If Tony had been knocked off, then Vic would surely have approached Léon before now to inform him.
Unless Vic was in on this plot to erase Léon…
If Vic did have a hand in this scheme, he would surely know that Léon would attempt to spirit Mathilda away from any danger she might be in.
That made Mathilda, his sweet Mathilda, the bait in this ugly trap.
Time to spring the trap, then.
Martin peeked over the top of his magazine to scan the passenger car again.
Something was wrong. He had lost contact with Marcella three days ago. When an assassin lost contact with his secretary, that meant one of two things: either she had turned on him or she had been killed.
Marcella would never have turned on Martin; she adored him.
First Debi, now Marcella. If Grocer’s behind this one, I’m going to kill him twice. Martin thought glumly to himself. He was quite fond of his eccentric secretary, and if nothing else, the thought of having to find another one was…annoying at best.
Could Grocer have been behind this? He had disappeared after shooting Debi down south; Martin had been unable to track him.
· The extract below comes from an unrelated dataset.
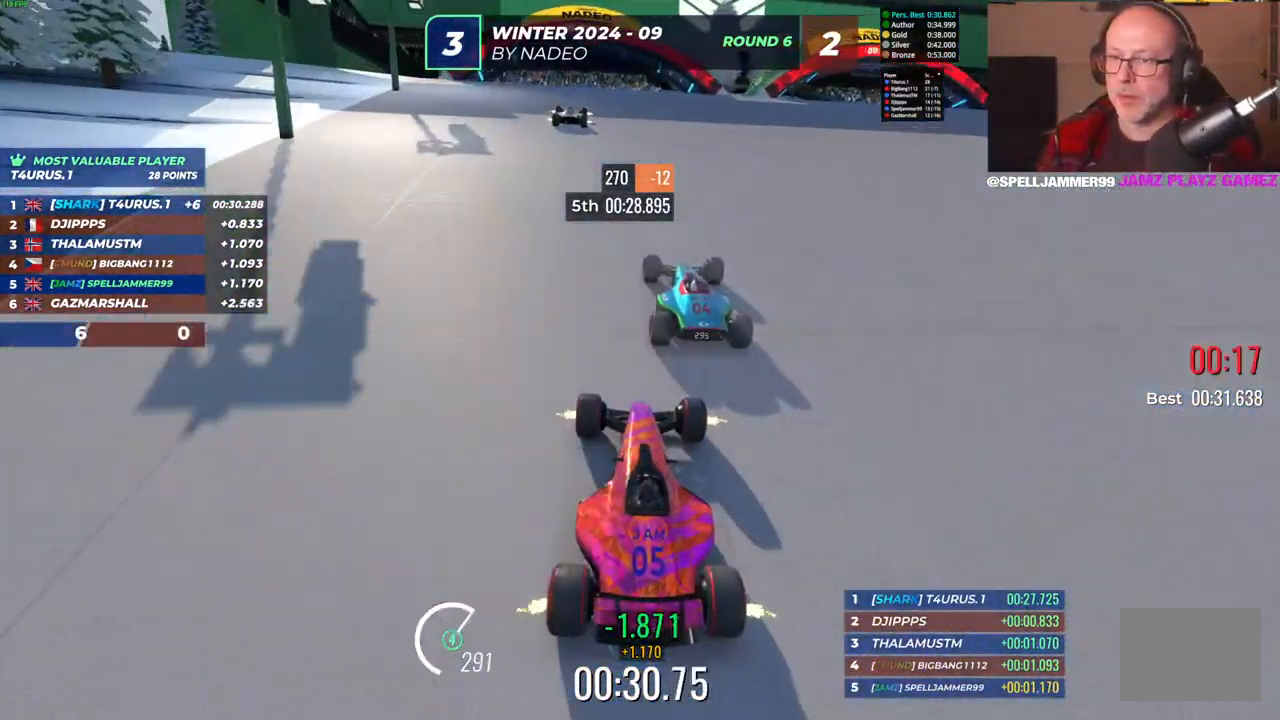
{"keys": ["up"], "events": [[117, "left", "down"], [267, "left", "up"]]}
You’d think finding a hitman strapped to a wheelchair wouldn’t be too hard.
But it had been hard; Martin had tracked Grocer for three weeks before the trail went cold, and by then, the weariness and depression caused by Debi’s death had been weighing him down like an anchor.
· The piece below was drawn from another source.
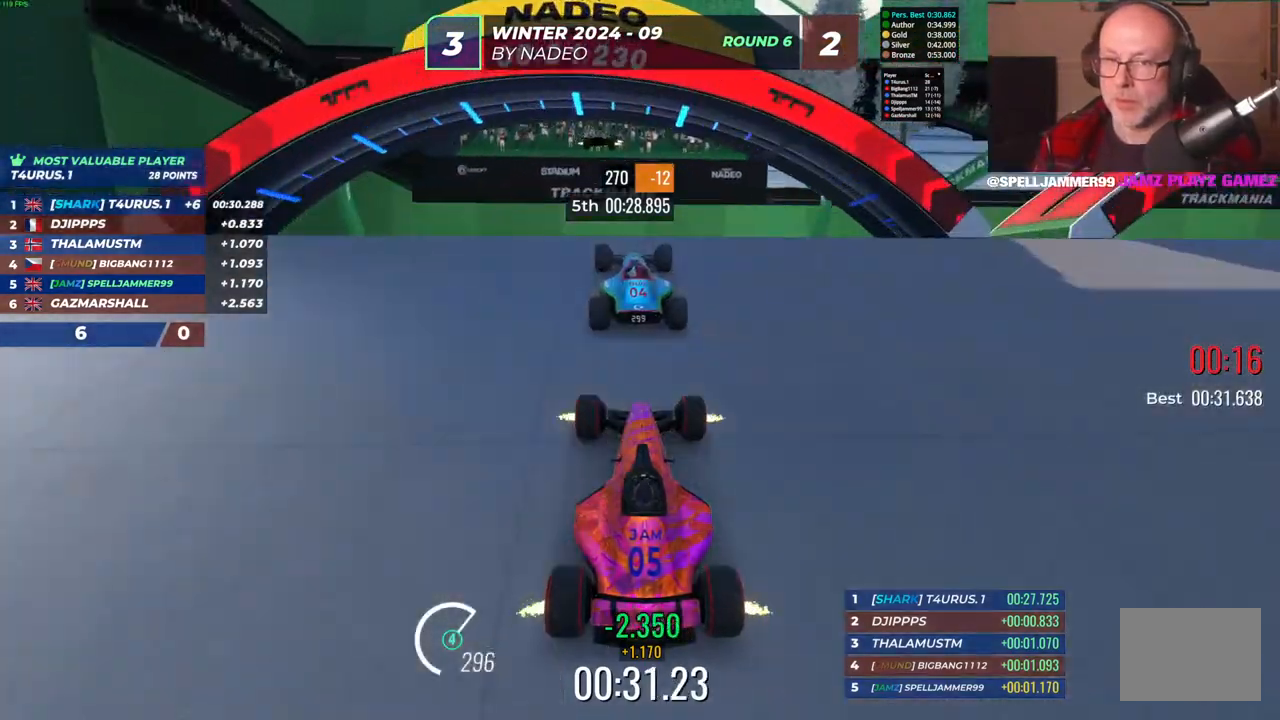
{"keys": [], "events": [[133, "up", "up"]]}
Marcella had suggested taking jobs again, offering to become his coordinator again. At first Martin had balked; after all, he had discovered a newfound respect for life in Debi and the life they had together. Now that Debi was gone, murdered, though, that respect for life was quickly draining away.
After the night he had met Léon, though, things had begun to slow down again; jobs lost their allure, and he actually passed up several juicy contracts.
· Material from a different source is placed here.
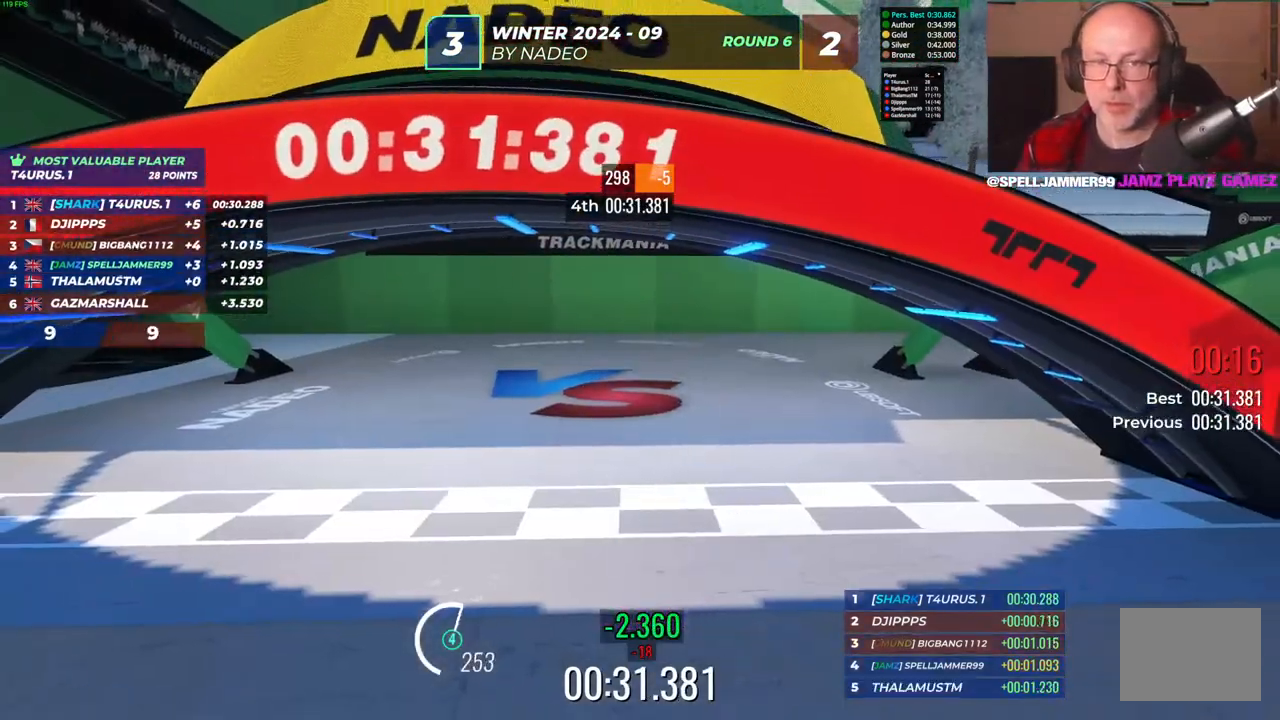
{"keys": [], "events": []}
And now Marcella was missing.
Hence the train ride to New Jersey, where their offices had been. Blank always took his own car everywhere; if there were ghouls looking for him, they’d expect him in his car, not taking trains and taxis to the office. Hopefully, the ruse would throw them off.
Correction: The ruse should have thrown them off.
But now, peeking over the magazine for the third time in 15 minutes, Martin looked again at a ghoul sitting not 20 feet away from him in the crowded car. The man had gotten on 10 platforms ago, his Armani suit ill-fitting over a powerful brawler’s frame. Martin recognized his face; they had once served together in a Chinese dictator’s army, years ago.
The guy noticed Martin looking and tipped a wink at him. Martin cursed softly and rose, walking swiftly to the back of the car and the exit door.
After closing the door behind him, Martin turned and quickly climbed the emergency ladder to the roof of the car. He was almost to the top when the ghoul’s hand closed around his ankle. Martin kicked out with his other foot, but the large man was freakishly fast and yanked Martin off of his feet…and tossed him off of the train!
Martin pinwheeled through the air, realizing that he had played right into the ghoul’s plan, as he had tried to escape just as the train was coming up on a suspension bridge.
He fell 150 feet to the water below.